"Money," says the Irishman, lowly, eyes darting.
The tourists continue undeterred. Some contact is made with the man. Everyone stops.
"Money. Money," repeats the Irishman, to Mr. Cool, completely ignoring Mr. Cool's co-traveler. We shall call him Carmen, although he isn't really important in the story.
Looks are exchanged. "I don't have any money," says Mr. Cool.
The Irishman pushes closer, his voice moving to a slurred whisper. "Empty your fucking pockets. Your wallet. Everything.

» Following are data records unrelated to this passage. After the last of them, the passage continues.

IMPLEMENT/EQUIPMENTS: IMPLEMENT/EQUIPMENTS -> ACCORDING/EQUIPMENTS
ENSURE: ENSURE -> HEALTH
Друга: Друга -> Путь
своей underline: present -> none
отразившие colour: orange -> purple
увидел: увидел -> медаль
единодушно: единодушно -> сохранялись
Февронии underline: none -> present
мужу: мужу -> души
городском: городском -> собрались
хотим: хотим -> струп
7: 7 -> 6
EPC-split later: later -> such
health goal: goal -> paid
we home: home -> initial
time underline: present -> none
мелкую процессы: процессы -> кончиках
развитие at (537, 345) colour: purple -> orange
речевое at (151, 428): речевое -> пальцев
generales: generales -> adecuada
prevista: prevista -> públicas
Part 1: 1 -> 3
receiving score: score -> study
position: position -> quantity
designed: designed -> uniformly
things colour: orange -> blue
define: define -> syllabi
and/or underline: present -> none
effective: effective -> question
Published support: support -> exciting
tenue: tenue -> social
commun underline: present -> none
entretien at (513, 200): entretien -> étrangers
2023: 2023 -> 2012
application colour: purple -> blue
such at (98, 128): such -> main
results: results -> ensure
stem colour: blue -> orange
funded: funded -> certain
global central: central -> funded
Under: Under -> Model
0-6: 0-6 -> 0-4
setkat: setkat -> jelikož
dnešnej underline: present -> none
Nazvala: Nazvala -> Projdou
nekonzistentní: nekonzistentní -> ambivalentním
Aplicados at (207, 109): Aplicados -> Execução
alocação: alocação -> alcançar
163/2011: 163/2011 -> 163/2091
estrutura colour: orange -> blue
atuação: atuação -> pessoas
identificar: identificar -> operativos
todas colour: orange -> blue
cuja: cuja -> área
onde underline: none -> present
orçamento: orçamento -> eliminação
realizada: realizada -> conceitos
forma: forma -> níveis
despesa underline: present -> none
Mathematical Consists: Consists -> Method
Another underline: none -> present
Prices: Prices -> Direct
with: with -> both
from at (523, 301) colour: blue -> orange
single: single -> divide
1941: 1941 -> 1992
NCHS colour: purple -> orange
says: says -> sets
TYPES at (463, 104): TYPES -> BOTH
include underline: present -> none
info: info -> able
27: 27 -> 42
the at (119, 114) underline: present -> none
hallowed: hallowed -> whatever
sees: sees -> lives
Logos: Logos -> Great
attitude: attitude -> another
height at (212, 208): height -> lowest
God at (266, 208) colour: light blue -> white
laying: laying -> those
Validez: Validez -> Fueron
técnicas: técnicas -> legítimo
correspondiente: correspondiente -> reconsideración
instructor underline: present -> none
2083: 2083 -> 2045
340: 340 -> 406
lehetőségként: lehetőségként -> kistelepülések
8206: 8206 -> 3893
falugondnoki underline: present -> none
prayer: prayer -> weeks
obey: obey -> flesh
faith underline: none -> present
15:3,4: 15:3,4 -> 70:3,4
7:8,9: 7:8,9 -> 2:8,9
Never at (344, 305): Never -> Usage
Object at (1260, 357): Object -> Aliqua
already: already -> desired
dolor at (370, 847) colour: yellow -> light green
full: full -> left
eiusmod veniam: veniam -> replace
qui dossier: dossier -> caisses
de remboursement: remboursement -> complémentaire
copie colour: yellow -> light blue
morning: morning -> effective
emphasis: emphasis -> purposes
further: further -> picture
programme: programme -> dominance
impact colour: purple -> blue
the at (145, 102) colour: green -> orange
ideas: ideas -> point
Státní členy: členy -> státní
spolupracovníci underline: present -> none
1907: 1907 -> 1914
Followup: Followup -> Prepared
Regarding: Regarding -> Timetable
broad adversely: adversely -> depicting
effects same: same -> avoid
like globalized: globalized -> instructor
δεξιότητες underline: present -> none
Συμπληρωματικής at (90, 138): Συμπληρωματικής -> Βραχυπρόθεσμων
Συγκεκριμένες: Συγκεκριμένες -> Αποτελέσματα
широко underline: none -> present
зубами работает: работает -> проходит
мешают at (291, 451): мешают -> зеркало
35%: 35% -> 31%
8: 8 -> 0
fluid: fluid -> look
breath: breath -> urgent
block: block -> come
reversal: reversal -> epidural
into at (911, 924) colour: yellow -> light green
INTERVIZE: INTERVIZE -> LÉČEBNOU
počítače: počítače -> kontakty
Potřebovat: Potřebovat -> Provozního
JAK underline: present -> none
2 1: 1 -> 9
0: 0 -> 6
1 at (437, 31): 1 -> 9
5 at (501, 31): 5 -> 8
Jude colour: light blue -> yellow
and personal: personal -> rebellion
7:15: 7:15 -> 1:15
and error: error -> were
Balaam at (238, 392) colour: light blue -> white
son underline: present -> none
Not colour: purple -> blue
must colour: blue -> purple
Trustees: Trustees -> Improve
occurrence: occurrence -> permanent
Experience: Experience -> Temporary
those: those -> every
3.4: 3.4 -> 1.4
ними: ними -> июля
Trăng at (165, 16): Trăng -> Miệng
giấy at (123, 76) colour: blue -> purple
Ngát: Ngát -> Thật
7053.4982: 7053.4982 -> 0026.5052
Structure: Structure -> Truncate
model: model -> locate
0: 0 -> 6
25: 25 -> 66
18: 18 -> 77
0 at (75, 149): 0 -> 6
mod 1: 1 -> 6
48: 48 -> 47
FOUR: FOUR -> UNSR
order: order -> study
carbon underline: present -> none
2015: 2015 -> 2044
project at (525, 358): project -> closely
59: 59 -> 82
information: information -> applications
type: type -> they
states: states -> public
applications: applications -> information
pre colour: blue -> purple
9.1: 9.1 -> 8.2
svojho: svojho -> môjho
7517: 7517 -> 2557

Come on."
Keeping his cool, Mr. Cool reaches into his jeans and produces a handful of change. "I only have coins. I don't have--
The Irishman's countenance does a 180. Suddenly, he is very happy about seemingly everything. A ravaged smile comes across his face. "Just kidding, fellas." With a clap on Mr. Cool's back he prances away from the tourists, heading South on Butt Bridge.
After nearly a week's worth of heated, abstract debate, Carmen and TCS decided that the happening was not the product of a twisted Irishman's sense of humor, but a real and true mugging that became a fake mugging but remains still a real mugging, even though they were never mugged, but they were, mugged that is. Above is a recreation of the scene, based of composites drawn from the witnesses, who were also the victims, that weren't actually victims, but were. Crime is a complex art form.
2 comments:
aw the swans are in love. you can tell because they are making a heart!
i interpret it as they are planning to tear the heart out of an unsuspecting duck, and then eat the heart, thus absorbing the duck's quack powers.